Going solar

This summer marked a permanent reduction in our power bills, with the joyful completion of a 7.6 kW solar array!  I’ve wanted to invest in solar for years, but shopping for a reasonably priced yet competent installer always ended up on the back burner.  Despite the desire to do good by the environment and participate in an emerging distributed grid of clean energy, the costs are quite substantial, and is has proven quite difficult to determine what the payback on such an investment would be.  Between state rebates, federal and state tax credits, depreciation, choices of flat or time-of-use metering, a stack of rates based on consumption, which change seasonally and will probably increase in the future, figuring out the payback required too many assumptions to give me confidence in the resulting numbers.
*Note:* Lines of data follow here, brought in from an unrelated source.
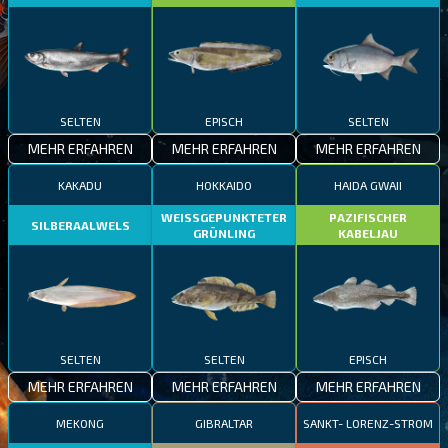
SELTEN
EPISCH
SELTEN
MEHR ERFAHREN
MEHR ERFAHREN
MEHR ERFAHREN
KAKADU
HOKKAIDO
HAIDA GWAII
WEISSGEPUNKTETER
PAZIFISCHER
SILBERAALWELS
GRÜNLING
KABELJAU
SELTEN
SELTEN
EPISCH
MEHR ERFAHREN
MEHR ERFAHREN
MEHR ERFAHREN
MEKONG
GIBRALTAR
SANKT- LORENZ-STROM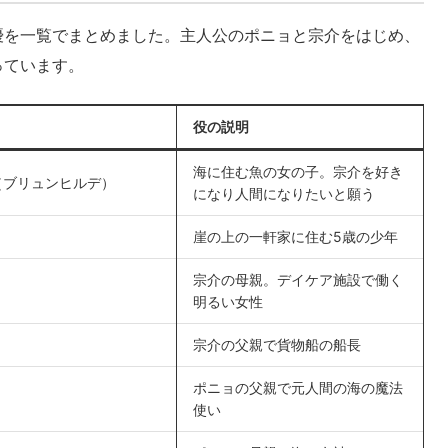
優を一覧でまとめました。主人公のポニョと宗介をはじめ、
っています。
役の説明
海に住む魚の女の子。宗介を好き
（ブリュンヒルデ）
になり人間になりたいと願う
崖の上の一軒家に住む5歳の少年
宗介の母親。デイケア施設で働く
明るい女性
宗介の父親で貨物船の船長
ポニョの父親で元人間の海の魔法
ト
使い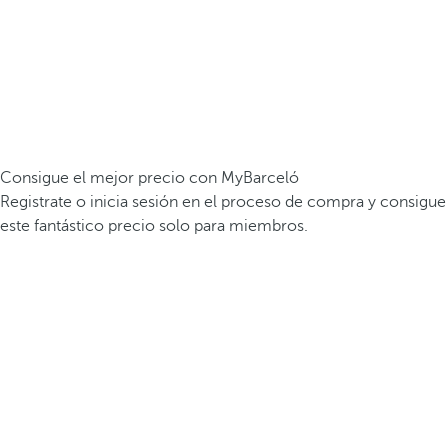
Consigue el mejor precio con MyBarceló
Registrate o inicia sesión en el proceso de compra y consigue
este fantástico precio solo para miembros.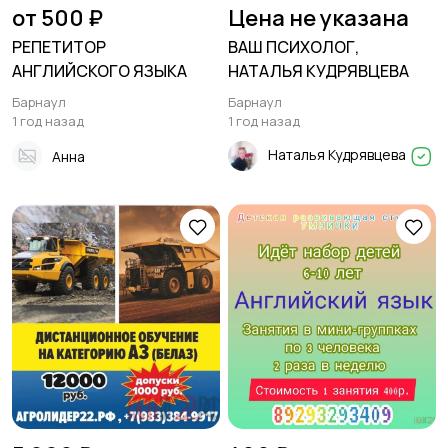
от 500 ₽
Цена не указана
РЕПЕТИТОР
ВАШ ПСИХОЛОГ,
АНГЛИЙСКОГО ЯЗЫКА
НАТАЛЬЯ КУДРЯВЦЕВА
Барнаул
Барнаул
1 год назад
1 год назад
Наталья Кудрявцева
Анна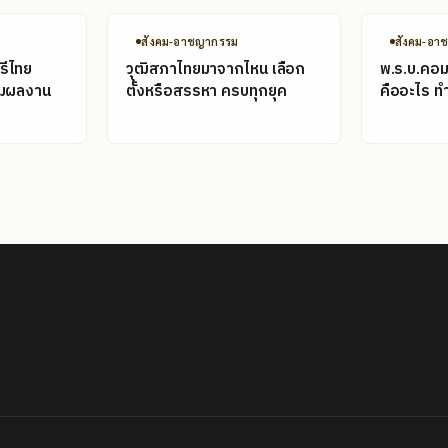
สังคม-อาชญากรรม
สังคม-อา
รีไทย
วุฒิสภาไทยมาจากไหน เลือก
พ.ร.บ.คอม
อมผลงาน
ตั้งหรือสรรหา ครบทุกยุค
คืออะไร ท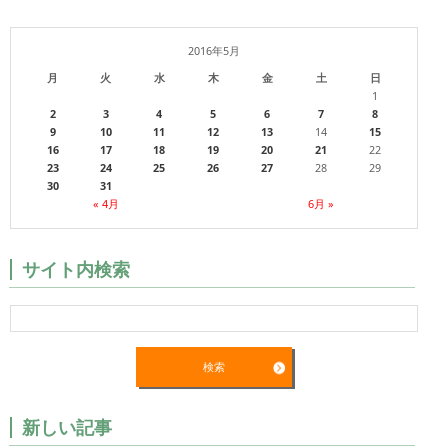
2016年5月
月
火
水
木
金
土
日
1
2
3
4
5
6
7
8
9
10
11
12
13
14
15
16
17
18
19
20
21
22
23
24
25
26
27
28
29
30
31
« 4月
6月 »
サイト内検索
新しい記事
My enthusiasm to figure this all out was renewed on a visit to the Horton Iris Farm, where they have a new 3+kW roof-top system.  The installer, Coy Ware of Coy Solar, has been a friend of the Hortons for a long time, and has a long history of general contracting, electronics, and eco-friendly technologies, so it didn’t take long for us to analyze our usage, figure out the parameters of the system, and get underway.  We calculated the payback at somewhere between 4.5 and 9 years - a pretty wide range but that was the best we could do.  At either end, I was willing to invest though.  Coy devised clever ways to move materials and equipment around the site since it isn’t very accessible by machinery.  It took about 6 weeks of steady and at times heavy manual labor to construct and install the system on the hillside below our pool, especially to Coy’s standards of excellence!

We switched it on about 6 weeks ago.  The system is a grid-tie, meaning that there are no batteries or other storage mechanism.  Excess power is pumped back into the grid, making the meter spin backwards - what a sight!

A new digital meter courtesy of the power company, and the System Lifetime readout on the solar has helped me keep track of how much I’ve saved - not a trivial proposition given the rate schedule involving baseline rates and increasingly expensive rates the higher over the baseline you go (the exact opposite of volume discounts).  I put together a rather complex spreadsheet simulating a virtual power bill and the resulting savings of $519.75 for the first 47 days.  Not factoring in the tax savings, a straight-line estimate at that rate puts the payback at around 8 years.  I hope to see that period shorten as rates rise (as they no doubt will within the timeframe), and the actual tax savings can be measured more accurately.  Over the life of the system, it should pay for itself many times over.

And the air is just a little clearer than it otherwise would have been. Those benefits will accrue for years as well.